It will take more water than they can pump. To make it dangerous you would have to pump in a volume equal ti about on millionth of the volume of the entire ocean.

I am not concerned.


----------



## Will2 (Mar 20, 2013)

Hawaii is a constiuent component of the United States of America. Before it was annexed it was a tribal Kingdom.

Most people view Hawaii as a subunit of the United States of America - which is the nation.

This can be drawn in parallel with New France, which was Annexed by the English Kingdom. New France was subsequently divided into Quebec, and Ontario. Although in reality New France was an annex of First Nations Territories, and Quebec eventually annexed Inuit Territories. In Canada Quebec is recognized as a nation and has its own national assembly. The idea of nation has been turned into a parallel of political territory, however in reality nation means people, which can exist with or without a territory. While Quebec is considered a nation and its people the Quebecois form a distinct cultural and political unit, although their status territorially is a point of contention due to the annex, and de facto occupation created by treaty with France, which was subsequently broken, although the French Crown has de facto been extinguished although there is still atleast one legitimate King of France, in large part the term pretender is used because many people are said not to recognized the sovereignty.

State is a problematic term also because state in international terms is not equivolent to US state as US states are territorial subunits of the United States, and their power has been limited by a division of powers. The Federal and State governments of the us are not de jure "state entities" Since the division of power is between the people (the nation), the states as a whole, and the federal government compose the state of the United States of America, although the President is elected by the electoral college which is suppose to represent a totality of representation. The US as it is potrayed is to a large extent not clearly represented as a state aside form its political representation, it has no real representation of soverignty that is so clear cut.

Now in the case of Hawaii, there are likely native hawaiians that would be part of the nationality if it were recognized i.e. hawaiian nationality - as ethic native hawaiians. Although I have seen some materials to this, as a territorial unit it is an occupied Kingdom, which still has "pretenders" or legitimate Ethnic tribal leadership. For most though it is an integrated internal territorial unit of the United States of America.
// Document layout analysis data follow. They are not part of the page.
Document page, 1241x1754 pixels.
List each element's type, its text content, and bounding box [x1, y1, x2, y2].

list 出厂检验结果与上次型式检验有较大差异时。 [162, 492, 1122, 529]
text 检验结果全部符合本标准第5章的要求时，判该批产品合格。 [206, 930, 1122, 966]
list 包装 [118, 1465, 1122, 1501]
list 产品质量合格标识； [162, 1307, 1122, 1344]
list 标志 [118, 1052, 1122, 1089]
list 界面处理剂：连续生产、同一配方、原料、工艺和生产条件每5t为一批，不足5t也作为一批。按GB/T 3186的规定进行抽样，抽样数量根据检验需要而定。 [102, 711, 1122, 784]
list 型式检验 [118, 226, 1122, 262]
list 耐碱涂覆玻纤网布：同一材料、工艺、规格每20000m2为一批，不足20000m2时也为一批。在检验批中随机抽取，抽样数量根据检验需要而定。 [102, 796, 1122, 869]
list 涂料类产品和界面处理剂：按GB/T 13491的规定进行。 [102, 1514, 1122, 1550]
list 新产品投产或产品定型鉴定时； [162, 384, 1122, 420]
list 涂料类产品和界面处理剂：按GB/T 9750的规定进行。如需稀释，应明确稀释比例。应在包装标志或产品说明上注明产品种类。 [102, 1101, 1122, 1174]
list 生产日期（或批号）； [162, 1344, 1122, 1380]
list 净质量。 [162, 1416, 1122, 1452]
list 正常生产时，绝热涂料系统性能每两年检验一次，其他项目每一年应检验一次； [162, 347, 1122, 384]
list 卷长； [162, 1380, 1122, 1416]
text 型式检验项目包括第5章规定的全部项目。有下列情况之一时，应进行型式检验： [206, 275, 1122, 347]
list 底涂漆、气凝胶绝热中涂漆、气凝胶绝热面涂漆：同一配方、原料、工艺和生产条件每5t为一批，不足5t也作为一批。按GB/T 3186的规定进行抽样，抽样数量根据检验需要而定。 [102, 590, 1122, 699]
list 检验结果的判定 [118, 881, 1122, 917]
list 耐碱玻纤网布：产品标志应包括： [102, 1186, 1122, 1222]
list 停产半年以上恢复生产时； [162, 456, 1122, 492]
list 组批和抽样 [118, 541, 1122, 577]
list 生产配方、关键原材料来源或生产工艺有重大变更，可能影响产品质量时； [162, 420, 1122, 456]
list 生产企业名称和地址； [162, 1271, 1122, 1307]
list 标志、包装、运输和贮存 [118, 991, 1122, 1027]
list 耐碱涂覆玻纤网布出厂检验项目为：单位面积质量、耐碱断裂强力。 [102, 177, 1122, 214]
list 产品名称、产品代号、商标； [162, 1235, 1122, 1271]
However, it is only a fraction away from Puerto Rico imo, and Puerto Rico - annexed from the Spanish by Treaty is also very close to a nation if not even though it is an annexed territory.

Cuba was even in this group of annexed territories, and remained a US satallite until the Castro Revolution. All in all I do not expect to see Hawaiian independence as a soveirgn unoccupied entity any time soon.

So it would be safe to say there are two nations sharing the Islands of Hawaii, and one of them is a far more recognized soavireign power that has unclear representation as a whole due to power sharing amongst a wide number of individuals.

This totally ignoring the fact that the President of the United States has connections to the Island as a Citizen of the nation of the United States of America not the Kingdom of Hawaii.

http://en.wikipedia.org/wiki/Overthrow_of_the_Kingdom_of_Hawaii

And they didn't even speak English.

But that was when people could annex territories and not be sanctioned.


----------



## Pir8fan (Nov 16, 2012)

This is merely Hussein Obama paving the way for recognition of Sharia law.


----------



## StarPD45 (Nov 13, 2012)

Depending on what you read, Hawaii was never properly made a state. 
Of course, they say the same thing about Texas.


----------